▶ AUFGABE: Schreibe die Zeilen von der Zeile mit „family: Primulaceae“ bis zum Ende der Liste, beide einschließlich, neu und setze dabei „Gattung“ an die Stelle von „genus“. Alles andere bleibt gleich.
######
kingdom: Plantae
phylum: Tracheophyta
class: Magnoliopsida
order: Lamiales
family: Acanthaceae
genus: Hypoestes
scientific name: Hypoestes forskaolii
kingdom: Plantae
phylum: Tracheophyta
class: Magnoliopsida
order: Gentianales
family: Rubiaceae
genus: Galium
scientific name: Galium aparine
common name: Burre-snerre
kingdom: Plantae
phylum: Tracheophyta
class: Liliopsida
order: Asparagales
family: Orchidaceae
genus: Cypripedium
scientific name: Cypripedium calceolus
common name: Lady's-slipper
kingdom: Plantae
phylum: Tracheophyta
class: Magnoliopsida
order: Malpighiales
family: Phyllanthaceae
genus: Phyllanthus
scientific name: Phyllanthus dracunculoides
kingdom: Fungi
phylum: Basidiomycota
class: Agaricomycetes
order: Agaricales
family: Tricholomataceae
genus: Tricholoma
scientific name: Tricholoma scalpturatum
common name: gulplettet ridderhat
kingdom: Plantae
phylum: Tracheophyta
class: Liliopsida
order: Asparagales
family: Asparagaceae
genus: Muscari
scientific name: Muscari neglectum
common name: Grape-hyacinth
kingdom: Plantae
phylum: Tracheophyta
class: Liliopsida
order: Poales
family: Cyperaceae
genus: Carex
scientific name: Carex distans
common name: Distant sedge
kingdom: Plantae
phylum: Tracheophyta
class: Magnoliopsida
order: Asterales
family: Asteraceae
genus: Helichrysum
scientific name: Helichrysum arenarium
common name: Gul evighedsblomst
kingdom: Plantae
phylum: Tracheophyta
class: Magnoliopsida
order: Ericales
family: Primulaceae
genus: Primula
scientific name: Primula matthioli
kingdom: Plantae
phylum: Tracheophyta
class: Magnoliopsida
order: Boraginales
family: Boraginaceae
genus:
######
▶ ANTWORT:
family: Primulaceae
Gattung: Primula
scientific name: Primula matthioli
kingdom: Plantae
phylum: Tracheophyta
class: Magnoliopsida
order: Boraginales
family: Boraginaceae
Gattung:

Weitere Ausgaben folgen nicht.